Correas con arnés para niños

La mayoría de la gente, cuando ven por primera vez una correa con arnés para niños, lo primero que piensan es “yo jamás llevaría mi hijo atado como si fuera un perro”. Pero realmente este tipo de accesorio es muy útil, y no tiene nada que ver con llevar atado al niño como si sacaras de paseo a tu mascota.

Las correas con arnés para niños cumplen principalmente funciones de seguridad, ya que son muy útiles cuando los niños empiezan a caminar, porque impiden que se caigan y evitan que el adulto que los acompaña tenga que estar en esa incómoda posición semiagachada necesaria para agarrar al niño por debajo de los hombros.

Usando una correa con arnés, salir con el niño de paseo es mucho más cómodo. No pasa nada si el niño se cae, claro que no; de hecho, es necesario que se caiga para que aprenda a controlar su equilibrio. Pero, en muchas ocasiones, no queremos que el niño se caiga, porque la calle está muy muy sucia, porque lo llevamos de punta en blanco y no queremos que se ensucie la ropa, etc.

Correas con arnés para niños 02

Hay casos en los que los bebés le cogen tanto miedo a caminar debido a la gran cantidad de caídas que han sufrido que se niegan a volver a intentarlo.
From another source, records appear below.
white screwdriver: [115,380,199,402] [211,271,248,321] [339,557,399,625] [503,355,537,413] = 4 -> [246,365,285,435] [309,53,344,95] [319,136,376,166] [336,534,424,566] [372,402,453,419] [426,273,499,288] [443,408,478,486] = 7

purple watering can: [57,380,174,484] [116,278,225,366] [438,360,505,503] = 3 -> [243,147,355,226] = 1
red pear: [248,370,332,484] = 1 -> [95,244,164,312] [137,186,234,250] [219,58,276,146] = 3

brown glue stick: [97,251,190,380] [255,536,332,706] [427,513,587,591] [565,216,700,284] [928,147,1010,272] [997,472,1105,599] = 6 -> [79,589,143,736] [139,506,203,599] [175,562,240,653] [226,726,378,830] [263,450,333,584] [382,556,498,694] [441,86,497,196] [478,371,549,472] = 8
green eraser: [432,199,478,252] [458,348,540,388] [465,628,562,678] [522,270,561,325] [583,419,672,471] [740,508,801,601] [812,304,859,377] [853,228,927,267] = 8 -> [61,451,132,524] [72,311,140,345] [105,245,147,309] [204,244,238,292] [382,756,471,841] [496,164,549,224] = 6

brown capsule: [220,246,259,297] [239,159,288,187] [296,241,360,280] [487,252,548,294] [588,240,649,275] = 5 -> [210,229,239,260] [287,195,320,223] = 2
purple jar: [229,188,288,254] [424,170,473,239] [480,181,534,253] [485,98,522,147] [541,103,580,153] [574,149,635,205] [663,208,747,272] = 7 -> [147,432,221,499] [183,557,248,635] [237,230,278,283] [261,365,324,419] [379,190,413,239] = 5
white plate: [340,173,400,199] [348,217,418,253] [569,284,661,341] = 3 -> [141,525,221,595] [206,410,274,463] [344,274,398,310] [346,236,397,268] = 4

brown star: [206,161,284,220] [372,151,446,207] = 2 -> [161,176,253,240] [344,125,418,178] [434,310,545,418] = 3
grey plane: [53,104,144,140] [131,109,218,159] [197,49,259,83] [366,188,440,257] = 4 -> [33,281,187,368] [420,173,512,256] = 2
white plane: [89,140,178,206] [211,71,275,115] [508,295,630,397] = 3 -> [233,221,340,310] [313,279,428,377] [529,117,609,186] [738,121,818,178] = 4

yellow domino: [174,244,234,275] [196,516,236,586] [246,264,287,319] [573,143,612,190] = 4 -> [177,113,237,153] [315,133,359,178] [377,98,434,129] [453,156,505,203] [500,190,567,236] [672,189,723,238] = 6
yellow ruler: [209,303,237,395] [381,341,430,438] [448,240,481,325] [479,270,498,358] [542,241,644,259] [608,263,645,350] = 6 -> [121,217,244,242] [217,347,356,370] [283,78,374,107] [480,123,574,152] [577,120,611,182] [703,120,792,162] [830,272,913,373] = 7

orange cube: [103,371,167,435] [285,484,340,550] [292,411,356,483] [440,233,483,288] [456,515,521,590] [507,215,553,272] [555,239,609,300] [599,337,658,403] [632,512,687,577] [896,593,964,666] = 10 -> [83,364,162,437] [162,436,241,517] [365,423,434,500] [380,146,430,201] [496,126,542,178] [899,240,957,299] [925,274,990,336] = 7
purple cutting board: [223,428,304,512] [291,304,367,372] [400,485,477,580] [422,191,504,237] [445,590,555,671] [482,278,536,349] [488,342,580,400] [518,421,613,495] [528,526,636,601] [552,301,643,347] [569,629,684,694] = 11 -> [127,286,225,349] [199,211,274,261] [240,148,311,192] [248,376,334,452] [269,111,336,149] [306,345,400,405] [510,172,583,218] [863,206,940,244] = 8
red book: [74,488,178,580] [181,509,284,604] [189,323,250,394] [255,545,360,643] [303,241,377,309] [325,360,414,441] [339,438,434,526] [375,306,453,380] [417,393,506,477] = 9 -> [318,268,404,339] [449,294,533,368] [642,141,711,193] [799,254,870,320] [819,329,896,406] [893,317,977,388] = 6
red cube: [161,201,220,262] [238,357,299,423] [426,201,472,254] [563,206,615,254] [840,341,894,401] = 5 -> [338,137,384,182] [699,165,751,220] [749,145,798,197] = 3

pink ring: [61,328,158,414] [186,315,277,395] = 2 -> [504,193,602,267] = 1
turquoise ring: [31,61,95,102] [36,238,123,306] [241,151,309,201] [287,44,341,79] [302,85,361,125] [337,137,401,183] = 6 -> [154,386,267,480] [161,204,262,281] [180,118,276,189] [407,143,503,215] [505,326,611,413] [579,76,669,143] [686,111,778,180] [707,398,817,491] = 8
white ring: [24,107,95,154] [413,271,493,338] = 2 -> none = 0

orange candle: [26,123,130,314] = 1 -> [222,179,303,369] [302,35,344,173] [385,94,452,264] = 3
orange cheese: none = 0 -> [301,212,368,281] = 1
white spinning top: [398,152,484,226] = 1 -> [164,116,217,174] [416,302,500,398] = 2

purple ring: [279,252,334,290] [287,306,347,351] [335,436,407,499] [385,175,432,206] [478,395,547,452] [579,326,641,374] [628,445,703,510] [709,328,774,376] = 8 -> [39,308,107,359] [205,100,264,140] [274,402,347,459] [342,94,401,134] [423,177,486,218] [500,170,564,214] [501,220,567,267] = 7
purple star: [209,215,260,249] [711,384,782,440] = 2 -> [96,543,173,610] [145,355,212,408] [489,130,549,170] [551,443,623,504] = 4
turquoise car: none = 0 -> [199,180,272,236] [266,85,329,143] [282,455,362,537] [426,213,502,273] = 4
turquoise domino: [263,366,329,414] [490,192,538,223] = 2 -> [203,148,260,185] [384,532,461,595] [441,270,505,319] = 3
Con un arnés el niño puede empezar a sentirse seguro y a ejercitar las piernas para que puedan cargar con el peso de su cuerpo.

Las correas con arnés -y sin arnés- también son muy útiles para que los niños no se escapen. No se trata de llevarlo atado como si se tratara de un perrito, sino de evitar problemas como que se tire algo encima en una tienda mientras compras, o que salga corriendo por la calle cuando están empujando el cochecito de su hermano o llevas las bolsas de la compra y no puedes sujetarlo bien, ni mucho menos salir corriendo detrás de él.

Las correas con arnés para niños se pueden encontrar en tiendas desde 6 euros, y hay una gran cantidad de modelos y sistemas de sujeción.